### PASSAGE SHOWN
The outstanding balance of margin loans on the Shanghai Stock Exchange dropped for a ninth day on Thursday, sliding to 1.29 trillion yuan ($208 billion) in the longest stretch of declines since the city's bourse began compiling the data. A five-fold surge in borrowing had helped propel the gauge to a 150 per cent advance in the 12 months through June 12.
CSRC measures
Regulators have made late-night announcements almost every day since the benchmark index entered a bear market this week. The China Securities Regulatory Commission said Thursday it will investigate and "strictly" punish manipulation, while people with knowledge of the matter said the CSRC is examining recent short-selling activity for stock-index futures. The nation's financial futures exchange has suspended 19 accounts from short selling for a month, Reuters reported, citing unidentified people with direct knowledge.
The central bank cut interest rates last weekend, while margin-trading rules were eased and trading fees were cut on Wednesday. Meanwhile, large-cap stocks have rallied amid speculation of buying by government-linked funds. PetroChina, the nation's biggest company by market value, climbed 12 per cent this week.
IPO pace
The Shanghai Composite retreated 12 per cent over the past five days. Stocks remained volatile Friday with 50-day price swings surging to the highest level since 2008. Major stock indexes briefly erased losses in the afternoon after executives of 28 companies listed in the ChiNext index said they would take measures such as buying equities or halting new share sales to support prices. The ChiNext dropped 1.7 per cent, erasing a gain of as much as 5.3 per cent. The CSI 300 Index declined 5.4 per cent. Hong Kong's Hang Seng China Enterprises Index slid 1.4 per cent, while the Hang Seng Index dropped 0.8 per cent.

### GIVEN ENTRIES
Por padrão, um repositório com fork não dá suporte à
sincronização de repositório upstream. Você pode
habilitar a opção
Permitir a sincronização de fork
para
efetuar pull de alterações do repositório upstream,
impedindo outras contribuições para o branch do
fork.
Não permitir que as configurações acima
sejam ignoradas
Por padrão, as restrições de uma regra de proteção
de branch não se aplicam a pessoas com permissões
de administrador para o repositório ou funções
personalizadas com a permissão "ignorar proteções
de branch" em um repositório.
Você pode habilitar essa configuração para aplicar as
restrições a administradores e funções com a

### REQUEST
Continue the passage on the slide in China's stock market from the point where it stops. The entries have no role in this exercise.

### OUTPUT FOR THIS EXERCISE
The government will do "whatever it takes" to restore investor confidence because fear would trigger forced liquidations and panic selling, Judy Zhang, an analyst at BNP Paribas SA in Hong Kong, wrote in a note dated Friday. It may slow the pace of initial public offerings or cut the stamp tax, she said.
Subscriptions for 28 IPOs are estimated to lock up 4.03 trillion yuan from Friday through next week, according to a Bloomberg survey.
Gauges of industrial and utility companies in the CSI 300 slumped at least 6.7 per cent, the worst performers among 10 industry groups, after doubling over the past year.
China Eastern Airlines Co plunged by the daily limit of 10 per cent for a second day after applying to sell shares in a private placement. Huaneng Power International Inc also fell 10 per cent for a three-day, 27 per cent loss.
China's services Purchasing Managers' Index dropped to a five-month low in June, a private gauge showed Friday.